---- SUPPLIED PASSAGE

I think it’s probably more useful, around New Year’s Day, to reflect on the year that’s leaving us, instead of making lists of resolutions to burden the new year with expectations before it’s even begun. Maybe with the perspective gained from examining the good and the bad of the old year, we can approach the new year more constructively.

There was good this year. Much of it came out of my own efforts and decisions, and I can point to many of the joys of the year with a sense of accomplishment.

This year, I settled in at a new job where I never have to work on holidays, never have to skip lunch because I’m too busy to eat, and never have anyone yelling at me to work faster. I sometimes worry that the change was good for my blood pressure, but bad for my brain, who’s going soft without all that pressure to think fast and solve problems before someone dies. Everyone assures me I’ll soon have some opportunity to grow in the new place, and I look forward to starting that growth. I still miss parts of the hospital world. I can’t say I’ll never go back to the craziness, but for now I’m comfortable where I am.

--------

§ WHAT IS BEING ASKED: Extend the year-in-review reflection past its final sentence, keeping the same first-person voice.

---- RECORDS SUPPLIED

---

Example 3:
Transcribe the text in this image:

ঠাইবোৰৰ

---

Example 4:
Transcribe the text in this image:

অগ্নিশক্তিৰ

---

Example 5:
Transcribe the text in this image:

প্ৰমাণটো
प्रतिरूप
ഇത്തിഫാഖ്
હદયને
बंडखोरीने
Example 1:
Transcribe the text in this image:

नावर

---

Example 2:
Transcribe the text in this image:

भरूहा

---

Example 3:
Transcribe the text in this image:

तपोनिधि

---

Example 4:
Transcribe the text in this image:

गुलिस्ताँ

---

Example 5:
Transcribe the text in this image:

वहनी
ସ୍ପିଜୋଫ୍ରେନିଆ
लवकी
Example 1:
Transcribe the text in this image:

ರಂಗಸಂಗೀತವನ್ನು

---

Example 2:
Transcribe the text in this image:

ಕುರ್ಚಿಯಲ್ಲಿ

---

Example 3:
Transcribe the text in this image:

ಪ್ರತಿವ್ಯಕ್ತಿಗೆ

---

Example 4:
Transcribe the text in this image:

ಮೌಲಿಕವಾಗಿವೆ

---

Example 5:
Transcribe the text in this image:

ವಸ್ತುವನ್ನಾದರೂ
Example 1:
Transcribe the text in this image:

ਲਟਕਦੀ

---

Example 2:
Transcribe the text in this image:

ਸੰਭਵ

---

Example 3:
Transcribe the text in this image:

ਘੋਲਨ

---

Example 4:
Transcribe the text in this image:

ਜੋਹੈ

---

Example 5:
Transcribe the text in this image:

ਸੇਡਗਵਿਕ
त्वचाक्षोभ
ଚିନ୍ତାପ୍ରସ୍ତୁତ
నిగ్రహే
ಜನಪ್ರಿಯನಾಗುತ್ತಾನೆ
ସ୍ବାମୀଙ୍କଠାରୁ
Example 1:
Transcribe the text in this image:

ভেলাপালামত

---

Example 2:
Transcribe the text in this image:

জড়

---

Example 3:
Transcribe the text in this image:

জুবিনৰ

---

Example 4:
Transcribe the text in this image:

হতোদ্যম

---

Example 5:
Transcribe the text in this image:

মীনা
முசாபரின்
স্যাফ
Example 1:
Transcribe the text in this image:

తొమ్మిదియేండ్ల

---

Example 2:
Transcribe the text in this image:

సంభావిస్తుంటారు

--------

§ RESPONSE BOX:
This year, my husband and I went on a cruise so incredible that we’re going to do it again. We visited tropical islands and got sunburned and ate fancy cruise food. We got to touch dolphins and witness some of the best karaoke of all time. We had so much fun and met so many wonderful people and we’ve stayed in touch with many of them. I’m getting better at this “social” thing. Slowly.

We made tons of progress on the house. Paint, wiring, electrical and plumbing repairs, ripping out and replacing floors… we’ve been really busy. Of course, as it always goes with houses, we’re nowhere near done and new problems keep popping up as we fix others, but it’s more “our home” every day and we love it.

I’ve written more than ever this year, dedicating more time to my blog and to commenting on the work of other talented bloggers. I took a writing class, getting over some of my fears of meeting new people and sharing my work in public, opening myself up to criticism. I’ve gotten involved with Twitter and started following and interacting with some fascinating people, who may talk me into joining writing groups who can help me improve at what I love.

I tried new recipes. I finally took my sewing machine out of the box and made something. I played with glass. I visited home and saw my brother’s new place, and I spent a week in the Outer Banks soaking up the sun (and the rain). I got a smart phone. I lived through another hurricane.

I need to be honest with you. I had a very hard time being objective this week when I looked back at 2012. While I could find plenty of good in it to celebrate, it was also a very painful and difficult year for me. As the year ends, I find myself hurting, frustrated, and angry. There have been many tears.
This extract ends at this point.